2007-07-30 Thread bill
On Fri, 27 Jul 2007, Prof Brian Ripley wrote:

> This is as doumented, and I think you could say the same thing of seq().
> BTW, sequence() allows negative inputs, and I don't think you want
> sum(input) in that case.

help(sequence) says contradictory things about
the nvec[i]==0 case:
   For each element of 'nvec' the
   sequence 'seq(nvec[i])' is created.  ...
and
   nvec: an integer vector each element
   of which specifies the upper bound ...

0 is not the upper bound of seq(0).

In any case, a suitably general multisequence function
would probably want vectors of both to's and from's.

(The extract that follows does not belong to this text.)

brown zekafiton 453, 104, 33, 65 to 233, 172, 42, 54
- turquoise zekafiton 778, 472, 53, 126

merge.data.frame() requires a combination of a vectorized
sequence function and rep.  It uses a .Internal to do
the job well.  (This is a case where the individual sequences
typically have length one or zero.)

  > .Internal(merge(rep(1:3, c(3,0,5)), rep(1:4, c(2,2,3,2)), T, T))
  $xi
   [1] 1 1 2 2 3 3 4 4 4 5 5 5 6 6 6 7 7 7 8 8 8

  $yi
   [1] 1 2 1 2 1 2 5 6 7 5 6 7 5 6 7 5 6 7 5 6 7

  $x.alone
  integer(0)

  $y.alone
  integer(0)

sequence and rep produce complementary outputs, except in the nvec[i]==0 case.
  > rep(1:3, c(5,2,7)) # identifies group
   [1] 1 1 1 1 1 2 2 3 3 3 3 3 3 3
  > sequence(c(5,2,7)) # which in group
   [1] 1 2 3 4 5 1 2 1 2 3 4 5 6 7


Bill Dunlap
Insightful Corporation
bill at insightful dot com
360-428-8146

 "All statements in this message represent the opinions of the author and do
 not necessarily reflect Insightful Corporation policy or position."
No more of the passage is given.